It's what happens if you're able to link it to some publications that publish news that you think is interesting and link it up to maybe another social network like threads and see content from people who are posting there but nowhere else.
然后是一些下一代的东西,比如,一些出版物自己搭建服务器,直接向这个动态流发布内容,或许还会有其他互动形式。
And then some next generation things, like, they're actually, like, publications that set up their own servers that are sort of publishing directly to this feed and maybe there are some other interactions there.
对我来说,这才是我们真正摆脱当前互联网的方式。
To me, this is how we actually move away from the Internet that we're on.
这并不是说,我们能不能让100个友善的人聚在一间屋子里?
It is not like, can we get 100 nice people in a room together?
我相信我们能做到这一点。
I'm sure we could do that.
但在我们让这100个友善的人聚在一起之后,我们还能向他们展示什么?
It is after we get the 100 nice people in the room, what else can we show them?
它能否比那些由AI为你随机推送的Instagram短视频更有趣?
And can it be more interesting than random Instagram reels that were picked for you by an AI?
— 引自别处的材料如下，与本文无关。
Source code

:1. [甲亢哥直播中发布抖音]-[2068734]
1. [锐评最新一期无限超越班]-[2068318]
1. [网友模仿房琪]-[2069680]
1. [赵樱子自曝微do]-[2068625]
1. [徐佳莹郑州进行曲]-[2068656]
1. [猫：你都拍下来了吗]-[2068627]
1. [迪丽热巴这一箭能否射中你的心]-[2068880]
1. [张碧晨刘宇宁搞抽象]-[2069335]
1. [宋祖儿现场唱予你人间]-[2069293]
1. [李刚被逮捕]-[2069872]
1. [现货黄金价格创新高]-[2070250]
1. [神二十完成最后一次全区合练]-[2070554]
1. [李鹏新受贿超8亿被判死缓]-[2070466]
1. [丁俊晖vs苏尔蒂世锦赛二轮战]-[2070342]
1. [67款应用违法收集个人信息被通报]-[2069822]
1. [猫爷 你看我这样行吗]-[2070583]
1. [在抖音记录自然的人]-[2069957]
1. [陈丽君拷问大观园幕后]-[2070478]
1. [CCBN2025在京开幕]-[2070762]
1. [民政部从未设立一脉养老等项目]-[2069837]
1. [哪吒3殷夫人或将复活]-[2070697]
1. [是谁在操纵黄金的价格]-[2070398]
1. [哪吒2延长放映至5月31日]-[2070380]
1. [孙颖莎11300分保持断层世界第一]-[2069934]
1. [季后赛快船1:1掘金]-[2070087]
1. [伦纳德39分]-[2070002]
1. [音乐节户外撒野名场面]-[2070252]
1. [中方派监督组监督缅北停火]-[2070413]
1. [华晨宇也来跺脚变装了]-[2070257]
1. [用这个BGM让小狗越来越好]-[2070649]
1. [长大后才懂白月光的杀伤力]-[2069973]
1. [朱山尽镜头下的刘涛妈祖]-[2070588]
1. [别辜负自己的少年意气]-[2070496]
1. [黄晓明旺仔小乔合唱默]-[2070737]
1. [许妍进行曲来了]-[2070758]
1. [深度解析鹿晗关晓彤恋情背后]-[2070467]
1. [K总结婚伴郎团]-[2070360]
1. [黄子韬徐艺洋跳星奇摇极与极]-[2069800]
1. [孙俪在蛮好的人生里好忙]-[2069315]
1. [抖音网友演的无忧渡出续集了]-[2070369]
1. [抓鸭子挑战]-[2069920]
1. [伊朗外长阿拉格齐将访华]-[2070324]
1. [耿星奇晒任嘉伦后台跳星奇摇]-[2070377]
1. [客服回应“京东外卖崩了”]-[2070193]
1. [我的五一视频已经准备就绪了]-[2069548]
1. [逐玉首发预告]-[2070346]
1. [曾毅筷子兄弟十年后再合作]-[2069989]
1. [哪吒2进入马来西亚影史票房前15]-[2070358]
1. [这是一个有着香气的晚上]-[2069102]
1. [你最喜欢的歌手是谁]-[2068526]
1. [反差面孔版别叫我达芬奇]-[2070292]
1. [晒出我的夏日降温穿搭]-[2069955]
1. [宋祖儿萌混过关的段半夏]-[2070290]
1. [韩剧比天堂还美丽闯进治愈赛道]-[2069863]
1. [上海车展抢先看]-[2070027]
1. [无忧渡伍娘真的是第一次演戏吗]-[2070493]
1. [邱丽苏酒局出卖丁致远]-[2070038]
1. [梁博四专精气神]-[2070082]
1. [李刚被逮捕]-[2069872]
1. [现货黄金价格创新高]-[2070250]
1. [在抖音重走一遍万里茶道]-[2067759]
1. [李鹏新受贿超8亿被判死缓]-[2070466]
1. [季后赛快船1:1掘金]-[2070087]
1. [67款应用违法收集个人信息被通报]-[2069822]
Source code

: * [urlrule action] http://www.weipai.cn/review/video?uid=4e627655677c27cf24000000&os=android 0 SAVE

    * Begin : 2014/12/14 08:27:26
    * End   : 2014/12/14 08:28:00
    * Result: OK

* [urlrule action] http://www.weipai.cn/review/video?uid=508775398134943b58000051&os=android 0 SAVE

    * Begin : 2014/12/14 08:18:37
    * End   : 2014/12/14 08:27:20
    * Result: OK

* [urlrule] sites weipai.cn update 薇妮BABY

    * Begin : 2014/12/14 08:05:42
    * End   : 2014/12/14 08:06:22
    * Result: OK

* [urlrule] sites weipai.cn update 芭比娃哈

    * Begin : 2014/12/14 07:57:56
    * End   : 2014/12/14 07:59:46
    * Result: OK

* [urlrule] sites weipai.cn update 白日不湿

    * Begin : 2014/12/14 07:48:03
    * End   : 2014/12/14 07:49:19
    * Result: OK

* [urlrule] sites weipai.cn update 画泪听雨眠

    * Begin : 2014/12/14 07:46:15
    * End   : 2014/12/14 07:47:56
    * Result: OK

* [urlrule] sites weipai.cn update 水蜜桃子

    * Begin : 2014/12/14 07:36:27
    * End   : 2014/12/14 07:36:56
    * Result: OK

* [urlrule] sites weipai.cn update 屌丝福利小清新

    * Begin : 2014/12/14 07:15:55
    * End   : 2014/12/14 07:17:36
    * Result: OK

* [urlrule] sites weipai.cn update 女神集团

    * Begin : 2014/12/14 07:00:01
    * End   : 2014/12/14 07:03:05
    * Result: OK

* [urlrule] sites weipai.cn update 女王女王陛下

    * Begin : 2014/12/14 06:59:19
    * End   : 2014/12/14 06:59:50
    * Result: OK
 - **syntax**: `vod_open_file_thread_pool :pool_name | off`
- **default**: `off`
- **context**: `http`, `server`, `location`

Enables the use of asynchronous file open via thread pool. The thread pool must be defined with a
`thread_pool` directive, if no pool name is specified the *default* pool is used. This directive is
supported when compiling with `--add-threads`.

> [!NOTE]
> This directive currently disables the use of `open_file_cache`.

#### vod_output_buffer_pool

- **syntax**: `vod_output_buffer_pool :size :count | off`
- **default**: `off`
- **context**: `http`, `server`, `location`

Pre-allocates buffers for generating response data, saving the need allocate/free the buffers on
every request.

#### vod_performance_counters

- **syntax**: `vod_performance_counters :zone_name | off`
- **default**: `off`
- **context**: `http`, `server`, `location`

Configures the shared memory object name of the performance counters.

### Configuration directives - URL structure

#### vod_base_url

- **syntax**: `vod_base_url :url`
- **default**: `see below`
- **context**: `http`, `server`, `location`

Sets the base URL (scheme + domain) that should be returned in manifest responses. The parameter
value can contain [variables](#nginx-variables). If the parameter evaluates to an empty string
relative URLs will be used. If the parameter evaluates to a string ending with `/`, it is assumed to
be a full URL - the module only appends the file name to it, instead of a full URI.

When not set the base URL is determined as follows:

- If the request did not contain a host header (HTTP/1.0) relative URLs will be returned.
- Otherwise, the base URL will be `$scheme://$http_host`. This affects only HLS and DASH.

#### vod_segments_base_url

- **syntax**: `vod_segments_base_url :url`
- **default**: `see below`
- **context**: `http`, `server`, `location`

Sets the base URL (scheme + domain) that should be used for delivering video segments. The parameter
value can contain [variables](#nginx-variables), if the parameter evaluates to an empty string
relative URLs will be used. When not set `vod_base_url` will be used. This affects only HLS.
因为,如果没有人提出更好的方案,这正是当下和未来的现实。
Because, like, that is the present and the future if nobody else comes up with something better.
我从凯西的话中听到的一部分是,对他而言,互联网最糟糕的前景其实就是我们当前所处的状态,这意味着,哪怕改变现状的机会再渺茫,我们也必须去尝试。
Part of what I heard Casey saying was that to him, the worst case scenario for the Internet might be essentially where we already were, which meant any shot at changing things, even an unlikely one, at this point, you had to try it.
与其甘心做一个愤世嫉俗的人,不如冒险做个傻瓜。
Better to risk being a fool than commit to being a cynic.
所以他当时在二号。
So he was in two.
三名长期批评社交媒体公司的人都将变成社交媒体微巨头。
Three people who had spent years critiquing social media companies would now become social media micro moguls.
我们会打造属于我们自己的小块元宇宙,我认为这不会太难。
We would build our own little piece of the fetiverse, which I thought shouldn't be too hard.
你实际上可以直接访问 Mastodon 网站,使用他们的平台搭建你自己的小型微服务器,他们称之为实例。
You can actually just go to Mastodon, the website, and use their platform to set up your own little micro server, what they call an instance.
很多人在技术上足够娴熟,可以做到这一点。
A lot of people are technologically savvy enough to do that.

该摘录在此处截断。